The research, led by virologists Ron Fouchier at Erasmus Medical Centre in Rotterdam, the Netherlands, and Yoshihiro Kawaoka, at the University of Wisconsin-Madison, reports on how the dangerous virus could be pushed to evolve to the point where it is easily transmissible among ferrets.
Ferrets are considered the best animal model for predicting how influenza viruses will act in people. Many involved in this debate caution that a virus that spreads among sneezing ferrets still might not transmit easily among people.
But it is simply impossible to test the viruses in humans -- the work would be far too dangerous and completely unethical. So the scientific community has to assume the lab-made viruses may be capable of what H5N1 viruses in nature have so far failed to do -- spreading as easily among people as seasonal flu.
Many researchers have denounced the U.S. move as censorship that will hinder science's ability to counter the threat from H5N1 viruses. And in commentaries published Sunday in the journal Nature, several called on the WHO for leadership in finding a way through the quagmire.
Fouchier, and Ab Osterhaus, head of the department of virology at the Erasmus Medical Centre, argued in one of the commentaries that it isn't up to the United States to dictate to the rest of the world on this issue.
"We don't know the worldwide opinion until a group of experts from all parts of the globe is formed," they wrote. "An issue this big should not be decided by one country, but by all of us."
Ironically, this is something on which the scientists and the biosecurity experts agree.
"This has got to be a global discussion. It can't be a U.S.-oriented discussion," said Michael Osterholm, an infectious diseases expert and member of the NSABB.
He welcomed the news the WHO will become involved. "The very major contribution they can make is being the international venue where this thoughtful and international discussion occurs."
He also agreed with Fukuda's assessment that the situation raises a number of issues that need to be addressed.
"Doing it right is clearly more important than doing it quickly. Involving the world is really important, not just those who right now are the prominent players in the discussion," added Osterholm, who heads the Center for Infectious Diseases Research and Policy at the University of Minnesota.
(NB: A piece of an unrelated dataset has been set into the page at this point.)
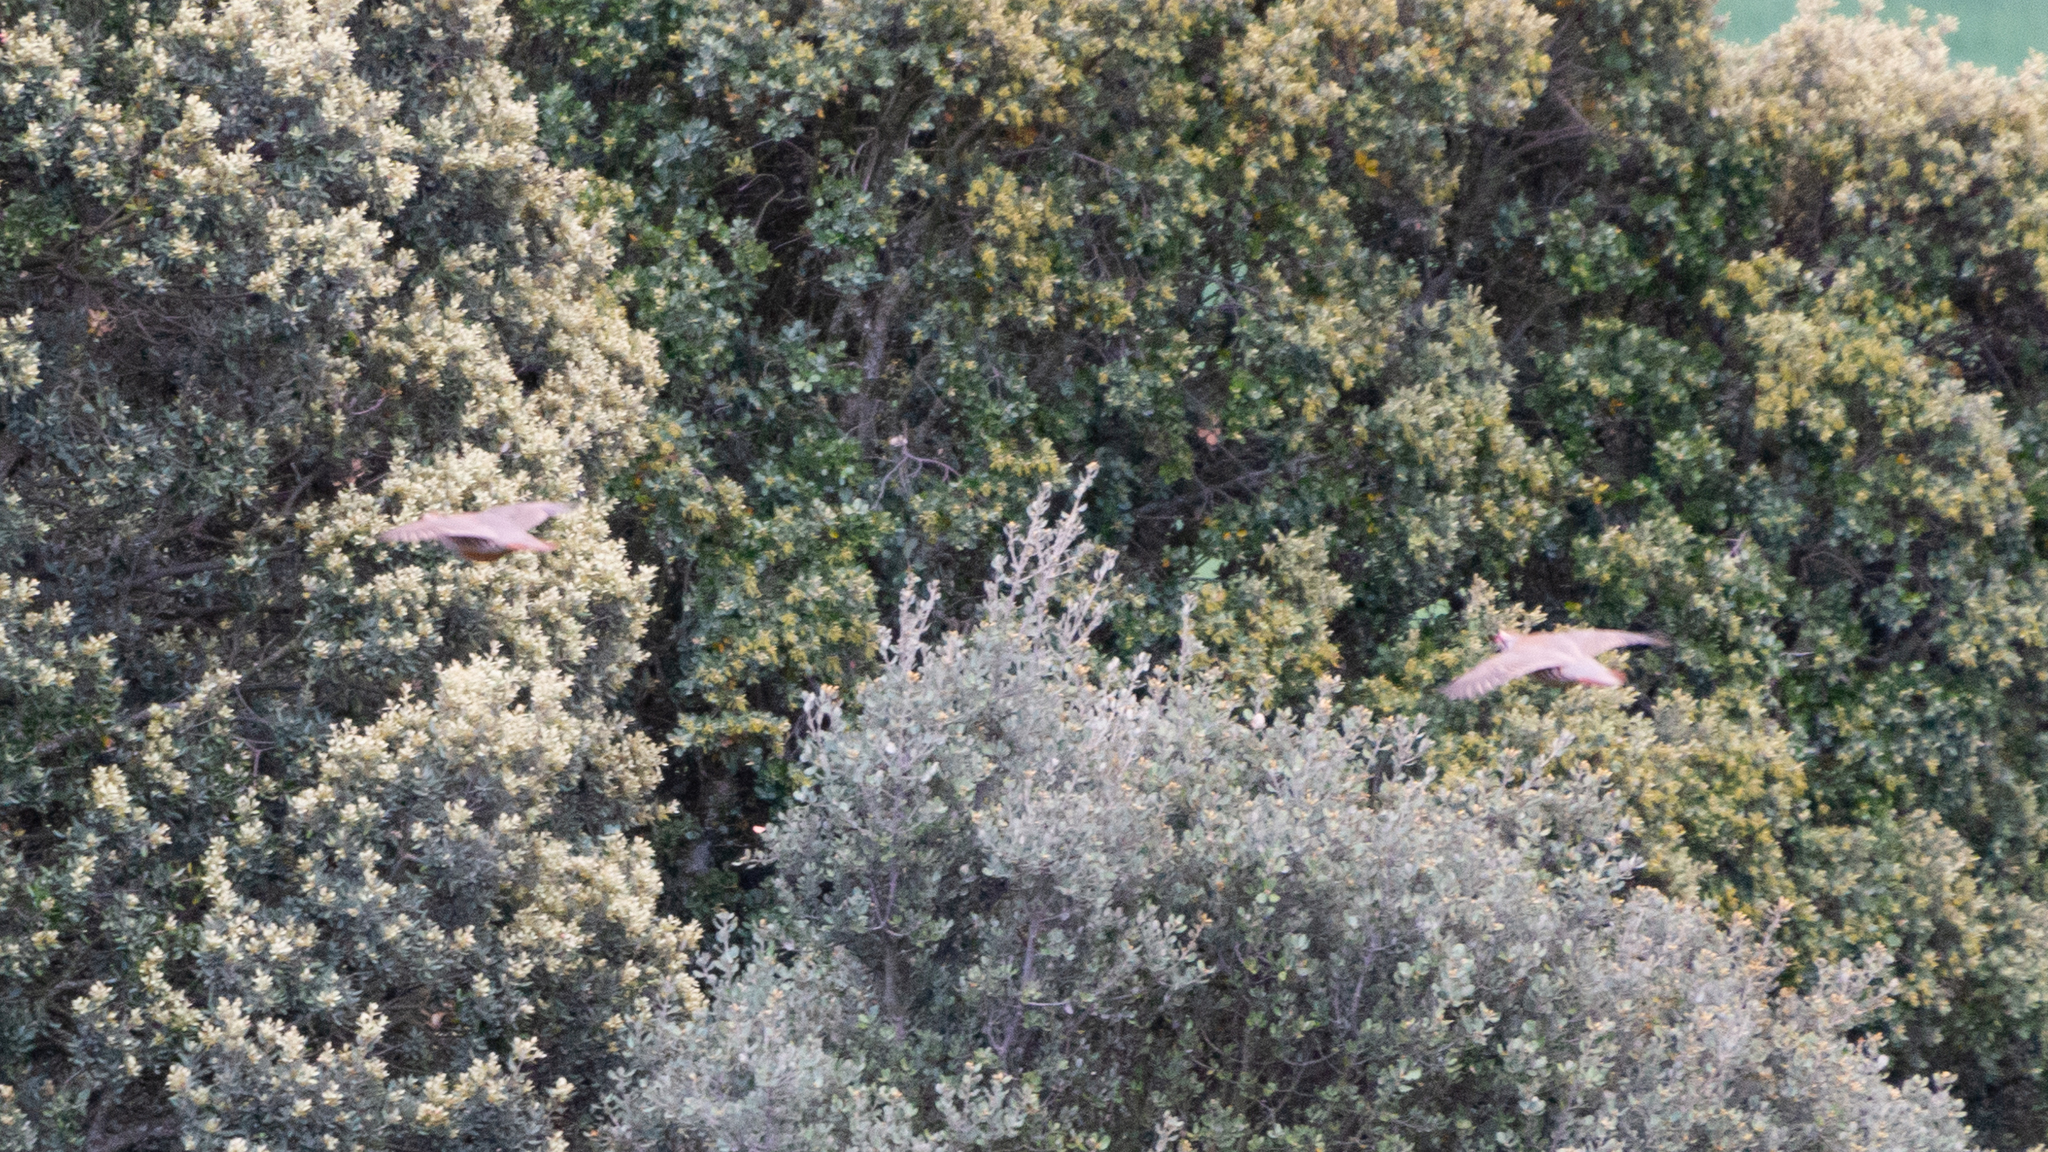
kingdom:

One of the issues that will likely come up is whether future work on the viruses produced by the two research teams should be restricted to laboratories with the highest designation of biosafety and biosecurity, BSL4 labs.
H5N1 work is typically done in BSL3 or BSL3-enhanced laboratories. Neither Fouchier nor Kawaoka have BSL4 labs at their institutions.
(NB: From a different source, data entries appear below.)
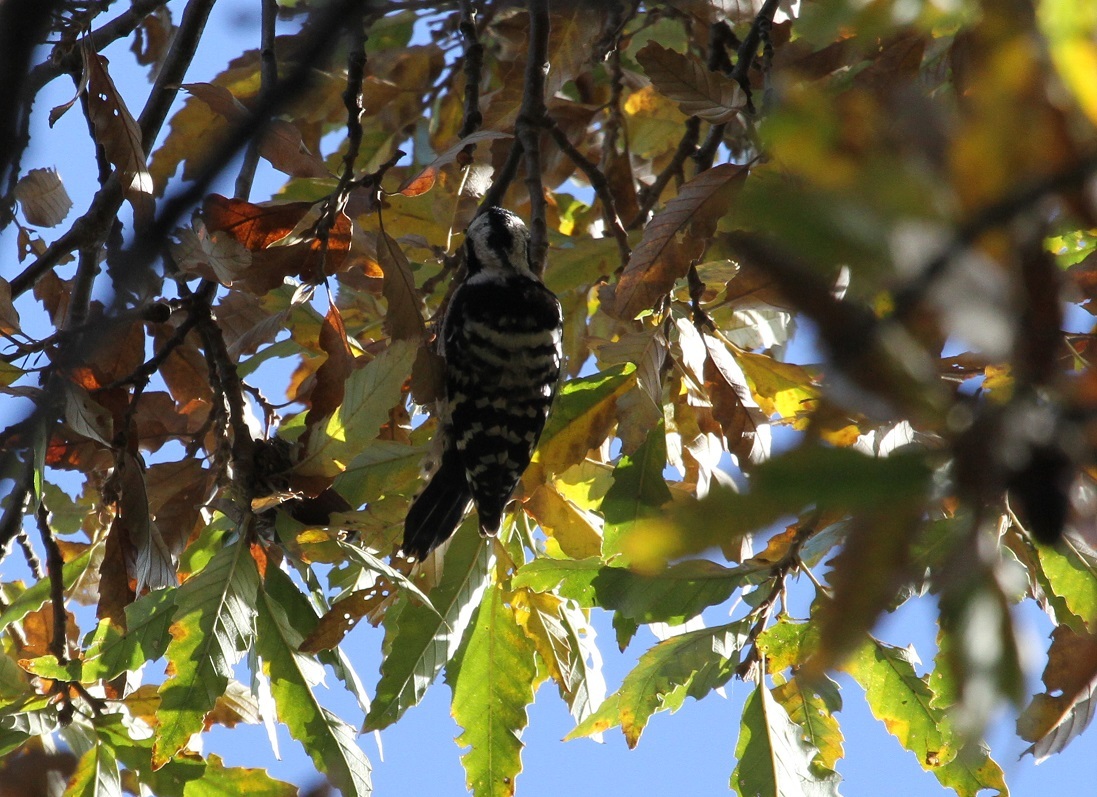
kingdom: Animalia
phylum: Chordata
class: Aves
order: Piciformes
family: Picidae
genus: Dryobates
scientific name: Dryobates minor
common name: Lesser spotted woodpecker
Osterholm said he supports those who call for the viruses to be designated as BSL4 pathogens. "I don't know why you wouldn't put this in a BSL4 for the time being," he said, insisting he was speaking as an individual, not as a spokesperson for the NSABB.
When the journals agreed not to publish the papers in full, they did so on the proviso that a system be set up that allows the technical details of the work to be shared with other scientists and perhaps public health authorities on a need-to-know basis.
Asked if the WHO would be taking on the responsibility for running such a system, which would involve vetting applications to see the work, Fukuda suggested that would be outside the agency's scope.
"I think that the issues are too big to say that any organization will simply take it on. That any organization will just as a matter of course police the release of information or monitor all potentially sensitive research. This is not something that I think WHO or any organization will be able to do. I think it is simply infeasible," he said.
It is believed the journals may publish the papers later this month. But putting together the system to decide who can see the full works and how the details can be safely shared may take several months.